One such satisfied student is civil and environmental engineering major Tracy Donoghue ’17, who had a summer research position at the University of Houston’s Cullen College of Engineering. She worked in structural engineering rehabilitation, fabricating a new kind of composite patch for steel structures that are prone to fatigue, and learned to use all sorts of engineering equipment. “The best part for me was seeing how my ideas and calculations relate to something physical,” Donoghue says. “It affirmed that civil engineering is the perfect major for me.”
Advocate for Undergraduate Research
Gretchen Holbrook Gerzina, the new dean of Commonwealth Honors College, assumed her post in July and soon became aware of the long history of support for undergraduate research at UMass Amherst. “Commonwealth Honors College has shown its commitment not only through the curriculum, but also through its research conference and individual research experiences,” she says.
Most CHC students complete substantive research that culminates in a thesis—an experience many alumni recall as an undergraduate high point. Many students present their research at the annual CHC-sponsored Massachusetts Statewide Undergraduate Research Conference. Open to all students in the commonwealth’s public higher education system, it has grown exponentially along with undergraduate research opportunities on the campus. The 22nd conference will be held in April 2016.

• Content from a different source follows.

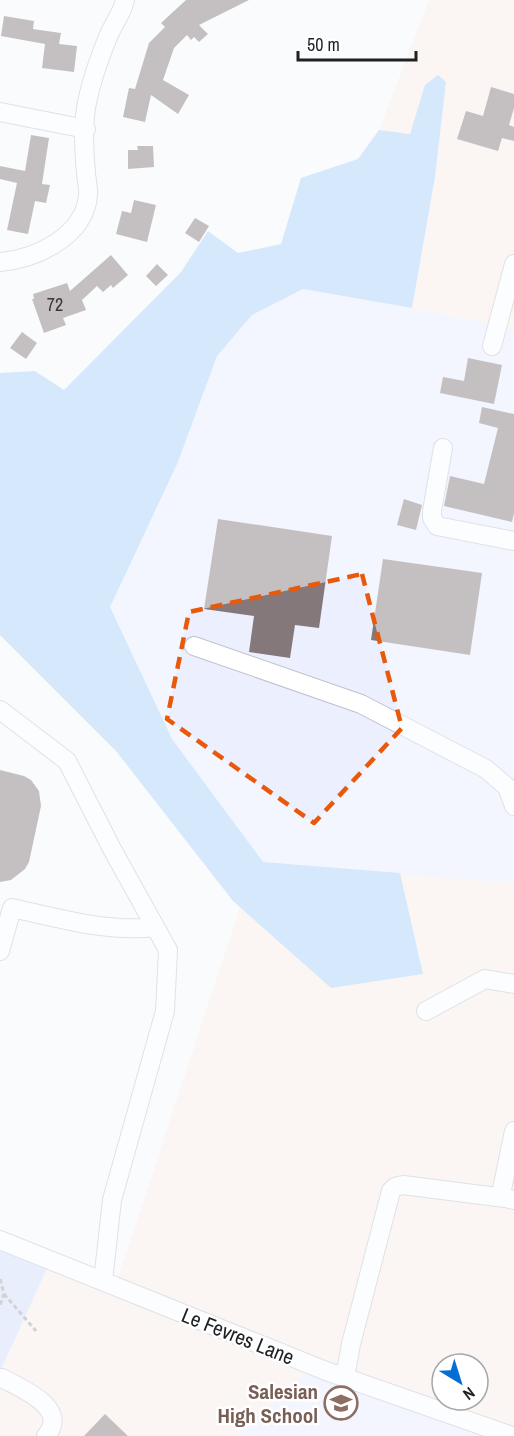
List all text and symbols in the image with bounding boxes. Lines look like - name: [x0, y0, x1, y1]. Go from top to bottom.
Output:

Gerzina herself is a keen researcher, internationally renowned scholar, and prolific author. She is an expert in Victorian literature, biography, African American literature, and the story of black people in England. Throughout her academic career, at Vassar College, Columbia University, and most recently Dartmouth College, she has mentored many undergraduate research assistants.
Gerzina wants students in all disciplines to have such opportunities, because undergraduate research benefits both faculty and students. “Students learn the nuts and bolts of research and see how to become fully engaged in the research process,” she says. “Faculty benefit from the students’ commitment and fresh perspectives.”